Boris Vian morreu com 39 anos, vítima de crise cardíaca, em 23 de Junho de 1959. Escritor, engenheiro mecânico, inventor, poeta, cantor e trompetista, teve uma vida muito acidentada e ficou sobretudo conhecido pelos livros de poemas e alguns dos seus onze romances, como L’écume des jours e L’automne à Pékin.
Célebre ficou também uma canção – Le déserteur – que foi, durante muitos anos, uma espécie de hino para todos os que recusavam a guerra – incluindo muitos portugueses. Lançada durante a guerra da Indochina, foi grande o seu impacto e acabou mesmo por ser proibida por antipatriotismo, na rádio francesa, pouco depois do início da Guerra da Argélia.
done
Por ocasião do 50º aniversário da morte de Boris Vian, Valère-Marie Marchand acaba de publicar uma biografia – Boris Vian, le sourire créateur – que pode ser lida gratuitamente na internet, ou comprada online sob a forma de PDF.

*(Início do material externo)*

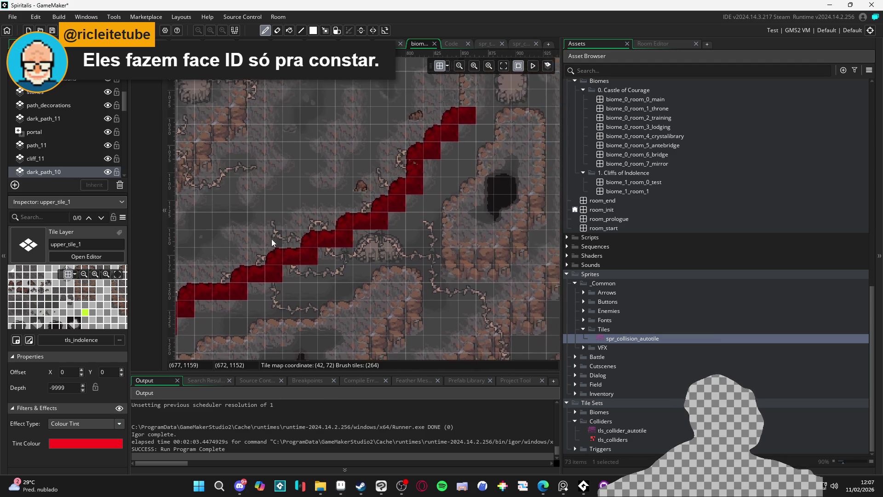
key("m")
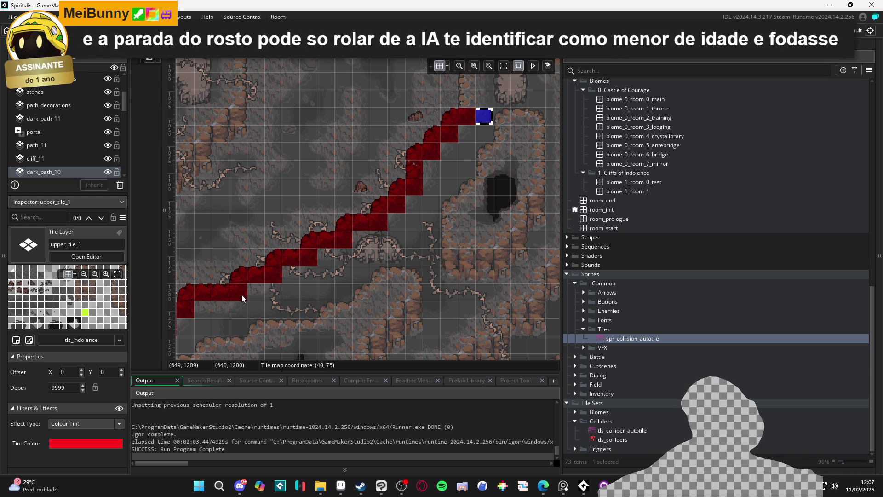
left_click_drag(259, 287, 377, 257)
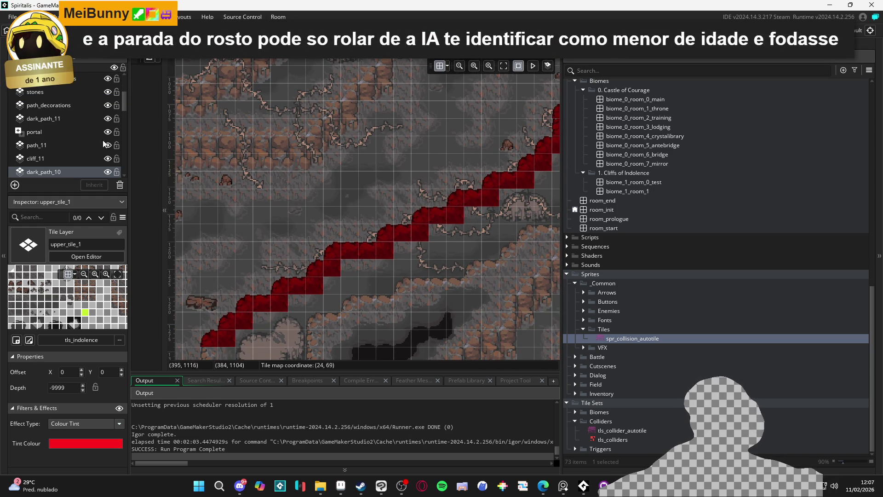
scroll(102, 103, "up", 3)
scroll(101, 127, "up", 1)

A autora deu também esta longa entrevista onde fala da vida e da obra de Boris Vian.
Terça-feira, 23.Jun.2009 at 06:06:55
Pelos idos de 68/69, na Renault, em Paris, cantavamos uma versão adaptada e menos pacifista. Lembro-me apenas da última frase.
Em vez de: ” …que je n’aurrais pas d’arme et qu’ils pourront tirer”, cantavamos: ” … que moi j’ai aussi d’arme et que je sais tirer”.
(desculpas pelo meu francês fabril.
nelson anjos
Terça-feira, 23.Jun.2009 at 10:06:37
É a memória que me está a pregar partidas ou há uma espécie de livro policial escrito por Boris Vian, cuja acção decorre no Sul dos EUA, e em que ele além de expôr as misérias do racismo e elogiar o Jazz, faz 2 personagens (salvo erro uma delas é o “herói” do livro) visitarem um prostíbulo onde são sexualmente atendidos por meninas com cerca de 10 anos?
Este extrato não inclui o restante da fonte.